To test whether DA system can be involved in the encoding of IRs we first asked how deficits of this neural system can affect preference for IR. We first investigated performance of Parkinson’s disease (PD) patients (who suffer from a loss of DA neurons) with and without their treatment using the same task than the one described previously. These patients were subjects using DA medication to compensate their deficits (DT group) or PD patients who underwent deep brain stimulation (DBS) surgery of the subthalamic nucleus.
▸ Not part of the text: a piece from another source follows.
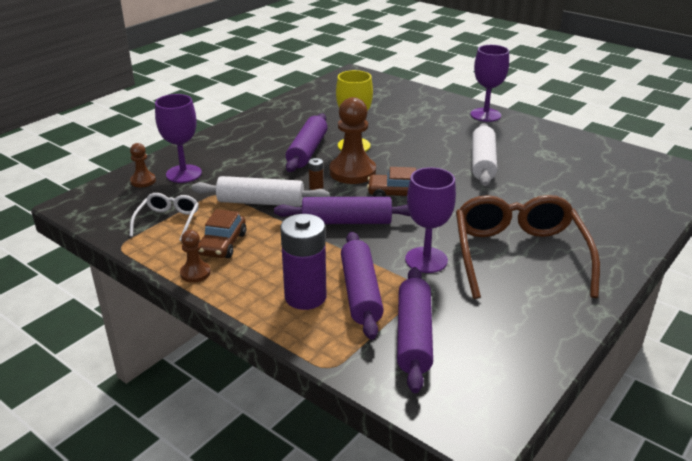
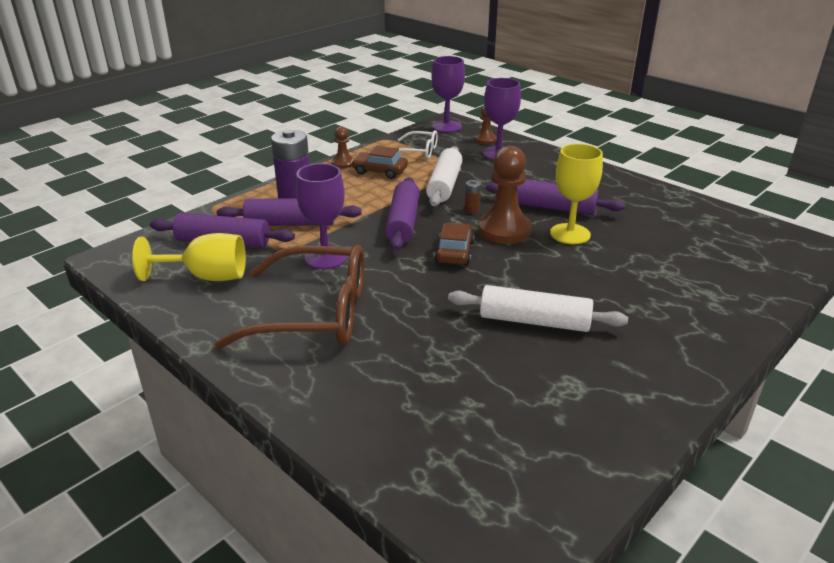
camera: 95 degrees right, 0 degrees up
(485, 115) = (703, 348): purple goblet -> purple goblet (446, 126)
(489, 332) = (207, 277): none -> yellow goblet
We carried out our main experiment in 44 patients where 24 patients were tested ON and OFF DT, and 20 patients were tested ON and OFF DBS one year after they underwent DBS surgery. Since the impaired DA system of PD patients could result in deficits in motivation and extrinsic reward assessment, it was important to first characterize the choice of the PD patients during the second-stage in the free trials (i.e. targets with small vs. high probability of extrinsic reward). Here we found that patients selected accurately the most rewarded target during the second-stage whether they were ON or OFF treatment. However data indicates that during the first-stage overall preference of the patients for free trials increase after reestablishment of their treatments (i.e. ON > OFF). This set of results postulate a key role of the DA system in intrinsic reward assessment and intrinsic motivation.

Finally we have been developing an experimental set-up that will ultimately allow us, in non-human primates, to investigate specifically the calcium-activity of the midbrain DA neurons along with simultaneous electrophysiological recordings of neurons associated to the DA system. The goal is to gain insights about the correlation between the reward encoding by DA neurons and the associated modulation of downstream neurons involved in motivational and learning mechanisms. The first step was thus to target specifically the dopaminergic system of the primate brain which we achieved by designing a vector cocktail that allows specific expression of the DA neurons.


Progress beyond the state of the art and potential impacts

Gaining insights about intrinsic reward mechanisms through this project could have broad implications for better understanding of reward systems, of cognitive control, and of many cognitive dysfunctions such as motivational deficits linked with impaired dopaminergic system.

We combine several major innovative approaches. We designed a novel rigorous behavioral task to observe how primate are intrinsically motivated by choice opportunity and how different neural networks participate to the encoding of intrinsic rewards. More specifically we have shown that primates show a preference for choice opportunity irrespectively of the amount of extrinsic reward (e.g. money) at stake in the task. We then tested Parkinsonian patients with selective deficiency of the targeted neural system (dopamine) which allowed controlled test of our hypotheses about the neural system dedicated to intrinsic reward processing. Finally this task has been designed to delineate, at the single cell level in non-human primates, the dynamics of such mechanisms. Indeed little is known about how dopaminergic reward signals are processed between brain areas in primates. Thus the approach we have started to develop in this project will allow us to target specifically the dopaminergic system and investigate how this system encodes intrinsic rewards thanks to state-of-the-art neurophysiology techniques.

Investigating mechanisms of intrinsic reward and intrinsic motivation in primates is a crucial, but under-explored, question in the field of dopamine and reward systems and this multidisciplinary approach allows us to address it. Importantly these systems gather a very large scientific community (e.g. decision-making or learning mechanisms) and are also severely impaired in many diseases. It will provide new insights in primate neurophysiology but also for neurological patients, for whom we show impaired valuation of intrinsic rewards. This could allow for example deep brain stimulation neurosurgeons to improve electrode implantation for patients with several types of deficits such as motor but also motivational dysfunctions.